Relationship between cardiovascular outcomes and the use of bisphosphonates in clinical practice.

Bisphosphonates and Cardiovascular Outcomes
Observational data suggest that bisphosphonate (BSP) users may have lower mortality, delayed progression of vascular calcification, and atherosclerotic burden
Discrepancies exist between meta-analyses of RCTs and real-life studies on cardiovascular protection of bisphosphonates (due to different length of follow-up, different sampled populations, different treatment adherence, etc.)
There is not sufficient evidence to recommend antiresorptive treatment to reduce cardiovascular mortality (besides antifracture efficacy)
There is still not sufficient evidence to recommend antiresorptive treatment to reduce cardiovascular morbidity (besides antifracture efficacy)

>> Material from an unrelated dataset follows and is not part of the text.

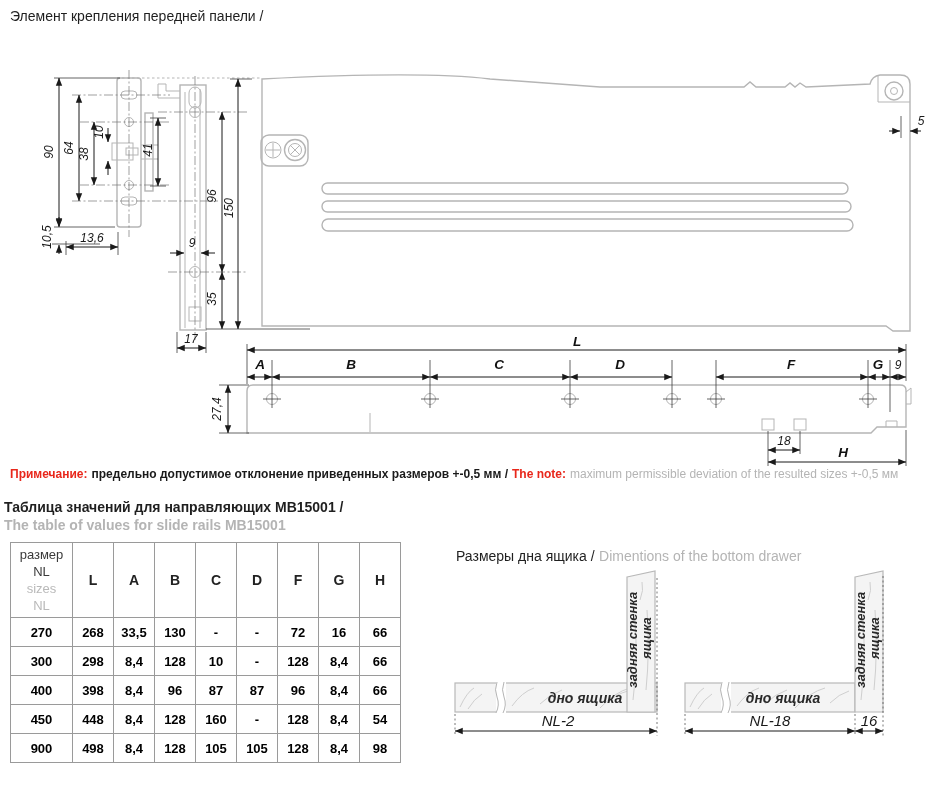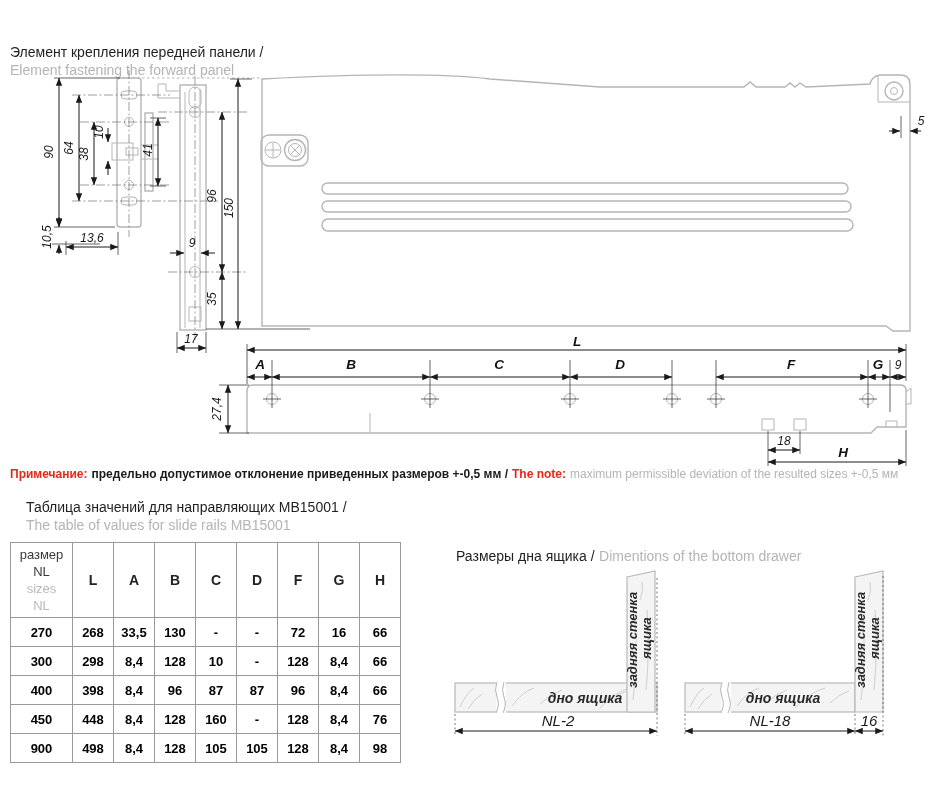"Элемент крепления передней панели /" div.abs { margin-top: 36px -> none }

No guidelines on osteoporosis focused on the cardiovascular safety of antiresorptives, especially in patients with concomitant CVDs or incident CVEs, nor address the issue on which antiresorptives can be administered as first choice (i.e., denosumab versus BSP)
Despite the fact that data on pro- or anti-arrhythmic effects of bisphosphonates are contradictory, it is advisable not to use these drugs in patients at high risk of AF

RCT, randomized controlled trial; CVD, cardiovascular diseases; CVE, cardiovascular events.